BRYAN GARNER: If, through time travel, I could tutor the founding fathers on constitutional drafting, I’d (1) show them how treacherous shall can be and have them abstain from it in favor of the unambiguous must; (2) persuade them to omit the superfluous comma in the nominative absolute of the Second Amendment; and (3) persuade them not to use same as a pronoun in Article II or elsewhere, thereby avoiding the necessity of the Twenty-fifth Amendment. I’d praise them on their excellent arrangement of constitutional provisions while encouraging them to be more fastidious at the sentence level.
BLVR: Is there a Supreme Court case that you think people should read because it’s well written?

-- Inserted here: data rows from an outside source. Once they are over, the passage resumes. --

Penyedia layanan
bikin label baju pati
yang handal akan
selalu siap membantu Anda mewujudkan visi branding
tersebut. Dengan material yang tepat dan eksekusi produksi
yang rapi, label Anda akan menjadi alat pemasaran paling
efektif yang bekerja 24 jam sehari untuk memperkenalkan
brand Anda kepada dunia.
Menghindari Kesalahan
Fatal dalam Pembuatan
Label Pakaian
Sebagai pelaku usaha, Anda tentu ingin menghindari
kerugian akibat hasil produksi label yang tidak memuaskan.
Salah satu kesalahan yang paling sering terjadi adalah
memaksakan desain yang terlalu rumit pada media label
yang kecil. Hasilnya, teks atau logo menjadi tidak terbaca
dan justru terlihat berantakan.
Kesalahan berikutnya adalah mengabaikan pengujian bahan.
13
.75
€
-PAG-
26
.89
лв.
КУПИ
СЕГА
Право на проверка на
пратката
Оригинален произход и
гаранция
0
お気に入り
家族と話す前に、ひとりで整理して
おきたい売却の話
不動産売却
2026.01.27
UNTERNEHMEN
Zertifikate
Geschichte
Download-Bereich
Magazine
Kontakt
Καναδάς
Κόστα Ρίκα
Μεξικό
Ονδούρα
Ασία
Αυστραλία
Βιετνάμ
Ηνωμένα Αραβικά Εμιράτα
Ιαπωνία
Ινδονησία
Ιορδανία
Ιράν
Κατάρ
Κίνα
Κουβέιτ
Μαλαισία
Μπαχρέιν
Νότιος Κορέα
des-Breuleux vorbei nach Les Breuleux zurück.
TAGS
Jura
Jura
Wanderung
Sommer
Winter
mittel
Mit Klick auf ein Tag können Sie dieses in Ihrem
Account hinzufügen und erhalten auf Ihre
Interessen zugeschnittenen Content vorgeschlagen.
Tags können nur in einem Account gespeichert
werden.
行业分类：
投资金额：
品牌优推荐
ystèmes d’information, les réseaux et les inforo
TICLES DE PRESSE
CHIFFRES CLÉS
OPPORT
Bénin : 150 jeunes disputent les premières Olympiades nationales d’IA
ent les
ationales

BG: There’s a really well-written opinion by Justice Stevens called McLaughlin v. United States which was done in five paragraphs. It was about whether an unloaded gun is a lethal weapon. It’s just wonderfully done in five paragraphs, and I wish more of the justices would write that way more of the time.
PART IV
THE BELIEVER: Why is it that people seem so terrified by grammar?
BRYAN GARNER: Probably a lot of people consider grammar to be a very rule-bound field. The interesting thing is that people who think they’re sticklers for grammar typically have no idea what they’re talking about. They’ve never actually looked in a grammar book. They just think that their own ill-supported prejudices are somehow fixed rules of grammar. It’s so frustrating that more people don’t know about dictionaries of usage and the very sound rulings you can get in a book like Fowler’s Modern English Usage or Bernstein’s The Careful Writer.
BLVR: Where would you place yourself on the linguistic spectrum between prescriptivism—telling people how language should be used—and descriptivism—telling people how language is being used?
BG: I’m more on the prescriptivist side. I’m a prescriber. I use solid descriptive evidence in support of my editorial rulings or linguistic rulings, but I’m more on the prescriptive side of things. That’s why linguists are often so unhappy with my methods: I use their methods to support making judgments about language. The extreme linguists think that a native speaker of English cannot make a mistake, and if a native speaker says it, it must be ipso facto correct. I’ve torpedoed that view pretty effectively. I have outed some of the extreme descriptivists and shown their fallacious ideas to be fallacious. But I think I’m fairly centrist in my editorial judgments.
PART V
THE BELIEVER: Do you think 24-7 news coverage, combined with the decline of newspapers, has had a negative influence on language and usage?
BRYAN GARNER: It has certainly had a harmful impact. Even when TV journalists are reporting law cases, they grossly oversimplify, to such an extent that it’s often difficult to recognize what they’re talking about. The readership of print media has gone way down, and the result is that we are reverting to something like an oral culture. Otherwise-literate people are today carrying on, day in and day out, with minimal reading. This results in misunderstandings of words, so words fall into flux a great deal more. I think we’re actually degenerating into something more like Shakespearean English, in which the language was less fixed and there was much more rapid change going on. I think it’s happening now. I may be overstating the case, but only slightly.
BLVR: What’s been the effect of Twitter, Facebook, and texting on usage?
BG: I’m not really sure. I think each is a new medium of communication that may not have much of an impact outside its own medium. I’m not bothered by all the abbreviations in texting, because it is a usable shorthand. I think emoticons—smiley faces—are kind of nice, but I wouldn’t want to see them in a printed letter, for example. I will say this: email and texting probably do have the effect of having more people write than otherwise would. People are actually writing.